À partir du 10 juillet 1793, Couthon devint membre du Comité de Salut public, auquel le rejoignit Saint-Just, aux côtés de Barère, Lazare Carnot, etc. En tant que membre du Comité, il fit partie de ceux qui durent mettre en pratique "la Terreur à l'ordre du jour". Au point qu'il fut envoyé en mission à Lyon, pour vaincre la rébellion fédéraliste mise en place dans la ville depuis juin 1793. C'est d'ailleurs sous sa présence que la ville capitula, le 9 octobre 1793 et que les premiers temps de la répression sont menés, avec 106 personnes fusillées le 11 octobre. Mais Couthon voulait éviter de réprimer trop violemment les lyonnais, appliquant ainsi partiellement le décret de Barère appelant à la destruction de plusieurs bâtiments de la ville. Rappelé à Paris, le député auvergnat fut du coup hors de cause lors de la suite de la répression contre Lyon, les massacres perpétrés sous la (sourde) complicité de Fouché et Collot d'Herbois, envoyés en mission à la place de Couthon. En-dehors de son rôle dans la lutte des factions contre les hébertistes et les dantonistes en mars-avril 1794 (Germinal an II), Couthon fut de ceux chargés par la Convention de mettre en place un code de lois, avec notamment Jean-Jacques Régis de Cambacérés, servant ainsi d'ébauche au futur Code civil, réalisé sous la dictature de Napoléon Bonaparte, en 1804.
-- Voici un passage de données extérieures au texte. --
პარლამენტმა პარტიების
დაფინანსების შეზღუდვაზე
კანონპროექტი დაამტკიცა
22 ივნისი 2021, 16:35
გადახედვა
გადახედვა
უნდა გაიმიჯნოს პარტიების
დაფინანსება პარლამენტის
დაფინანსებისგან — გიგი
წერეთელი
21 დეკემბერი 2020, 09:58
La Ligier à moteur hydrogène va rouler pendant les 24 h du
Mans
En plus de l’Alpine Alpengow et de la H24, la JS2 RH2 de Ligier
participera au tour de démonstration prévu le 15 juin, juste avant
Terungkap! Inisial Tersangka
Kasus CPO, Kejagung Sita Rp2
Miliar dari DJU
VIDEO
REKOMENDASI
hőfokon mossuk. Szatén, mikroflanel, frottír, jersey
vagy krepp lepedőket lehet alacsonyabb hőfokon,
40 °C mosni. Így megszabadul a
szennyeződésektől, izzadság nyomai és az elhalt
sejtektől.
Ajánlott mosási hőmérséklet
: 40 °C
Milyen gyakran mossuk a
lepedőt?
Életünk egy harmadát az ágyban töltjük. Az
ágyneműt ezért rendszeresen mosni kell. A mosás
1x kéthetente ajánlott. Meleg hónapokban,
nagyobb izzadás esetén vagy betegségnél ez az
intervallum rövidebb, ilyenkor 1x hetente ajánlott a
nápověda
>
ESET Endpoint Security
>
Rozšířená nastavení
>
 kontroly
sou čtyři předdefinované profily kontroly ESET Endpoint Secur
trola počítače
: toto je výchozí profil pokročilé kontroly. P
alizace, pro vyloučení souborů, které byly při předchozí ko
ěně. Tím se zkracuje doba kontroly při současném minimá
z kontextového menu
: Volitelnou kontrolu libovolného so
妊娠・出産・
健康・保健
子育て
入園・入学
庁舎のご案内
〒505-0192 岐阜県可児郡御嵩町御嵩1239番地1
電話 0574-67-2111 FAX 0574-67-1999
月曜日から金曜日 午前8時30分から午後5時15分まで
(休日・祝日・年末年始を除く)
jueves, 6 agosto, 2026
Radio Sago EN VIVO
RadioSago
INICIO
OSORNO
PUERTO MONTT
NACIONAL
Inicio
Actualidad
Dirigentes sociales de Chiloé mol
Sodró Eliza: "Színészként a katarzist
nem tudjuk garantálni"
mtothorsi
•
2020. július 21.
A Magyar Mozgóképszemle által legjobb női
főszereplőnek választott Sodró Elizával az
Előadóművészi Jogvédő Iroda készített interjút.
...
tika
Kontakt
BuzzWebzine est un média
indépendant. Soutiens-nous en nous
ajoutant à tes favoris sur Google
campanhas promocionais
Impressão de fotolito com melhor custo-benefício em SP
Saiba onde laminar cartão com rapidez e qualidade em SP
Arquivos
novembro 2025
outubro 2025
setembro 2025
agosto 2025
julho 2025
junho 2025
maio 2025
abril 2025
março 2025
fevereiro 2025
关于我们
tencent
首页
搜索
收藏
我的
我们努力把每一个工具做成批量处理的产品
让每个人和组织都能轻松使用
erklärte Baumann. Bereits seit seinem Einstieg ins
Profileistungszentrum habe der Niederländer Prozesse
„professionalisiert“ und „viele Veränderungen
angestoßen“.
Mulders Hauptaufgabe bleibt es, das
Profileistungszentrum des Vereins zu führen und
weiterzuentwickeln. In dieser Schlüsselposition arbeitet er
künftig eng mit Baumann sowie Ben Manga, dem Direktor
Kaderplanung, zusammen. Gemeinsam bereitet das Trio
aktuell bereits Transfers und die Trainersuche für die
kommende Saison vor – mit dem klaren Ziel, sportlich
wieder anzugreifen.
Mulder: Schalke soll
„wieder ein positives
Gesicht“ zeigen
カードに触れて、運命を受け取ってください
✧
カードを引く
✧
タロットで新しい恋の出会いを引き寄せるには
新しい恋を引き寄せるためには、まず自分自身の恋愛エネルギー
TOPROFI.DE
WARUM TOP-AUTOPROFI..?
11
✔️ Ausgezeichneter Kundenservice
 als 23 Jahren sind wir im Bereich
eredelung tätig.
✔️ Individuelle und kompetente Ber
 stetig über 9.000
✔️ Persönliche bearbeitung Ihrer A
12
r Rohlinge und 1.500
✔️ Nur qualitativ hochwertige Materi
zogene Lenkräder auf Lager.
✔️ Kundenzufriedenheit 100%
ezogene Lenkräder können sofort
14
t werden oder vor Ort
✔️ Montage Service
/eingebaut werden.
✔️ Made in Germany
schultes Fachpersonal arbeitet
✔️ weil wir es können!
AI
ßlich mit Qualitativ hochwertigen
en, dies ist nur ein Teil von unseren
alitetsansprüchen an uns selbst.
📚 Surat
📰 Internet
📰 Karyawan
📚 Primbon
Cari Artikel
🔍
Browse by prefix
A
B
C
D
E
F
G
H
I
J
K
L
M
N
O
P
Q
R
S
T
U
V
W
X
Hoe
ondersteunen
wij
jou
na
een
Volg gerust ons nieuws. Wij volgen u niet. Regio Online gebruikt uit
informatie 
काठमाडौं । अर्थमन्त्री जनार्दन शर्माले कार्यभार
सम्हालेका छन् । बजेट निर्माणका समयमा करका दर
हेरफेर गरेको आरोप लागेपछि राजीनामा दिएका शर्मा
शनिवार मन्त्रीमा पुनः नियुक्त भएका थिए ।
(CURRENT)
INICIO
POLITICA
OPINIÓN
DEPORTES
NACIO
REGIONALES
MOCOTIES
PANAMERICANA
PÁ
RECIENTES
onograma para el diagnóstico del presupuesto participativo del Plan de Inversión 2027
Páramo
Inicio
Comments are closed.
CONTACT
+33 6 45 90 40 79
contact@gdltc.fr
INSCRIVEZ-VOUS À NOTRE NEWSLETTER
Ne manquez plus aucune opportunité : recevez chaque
Mais là où le nom de Couthon reste dans la controverse, c'est la loi de Prairial, votée par la Convention le 22 Prairial an II (10 juin 1794). Il en fut le rédacteur. Cette loi consistait à accélérer les procès devant le tribunal révolutionnaire, avec suppression d'interrogatoire avant l'audience, suppression de présence d'un avocat pour la défense, ni d'audition de témoins. La notion "d'ennemis du peuple" mentionné dans plusieurs articles de la loi, peut potentiellement renforcer une suspicion généralisée appelant à une justice expéditive, le plus souvent, l'envoi à la guillotine, même si l'article six donne des cas pouvant cibler ces futurs condamnés. La principale conséquence de l'application de cette loi par la Convention est d'inaugurer ce qui fut appelé "la Grande Terreur", où du 10 juin au 27 juillet 1794, il y eut davantage de condamnés à mort (1376) par le tribunal révolutionnaire que sur la période allant du 6 avril 1793 au 9 juin 1794 (1251). L'ironie du sort voulut que cette loi servit à discréditer Robespierre et ses amis jacobins, dont Couthon, au moment du 9 Thermidor. Arrêté une première fois, il fut libéré et rejoignit Robespierre, Saint-Just et d'autres à l'hôtel de ville. De par son handicap physique, il était en difficulté pour être transporté et fut blessé au moment de sa seconde arrestation. D'abord envoyé dans un hospice pour se faire soigner, le lendemain matin, il fut ensuite envoyé à la Conciergerie, auprès de Robespierre, en attendant l'exécution sur l'actuelle place de la Concorde.

Bref, il est difficile de se positionner clairement au sujet de Couthon. Mais de par sa proximité avec Robespierre, il affichait des aspirations démocratiques et républicaines, ainsi qu'une défense du peuple contre les riches. Cependant, il reste encore des choses à savoir sur ce révolutionnaire et les historiens spécialistes de la Révolution savent ce qu'ils ont à faire.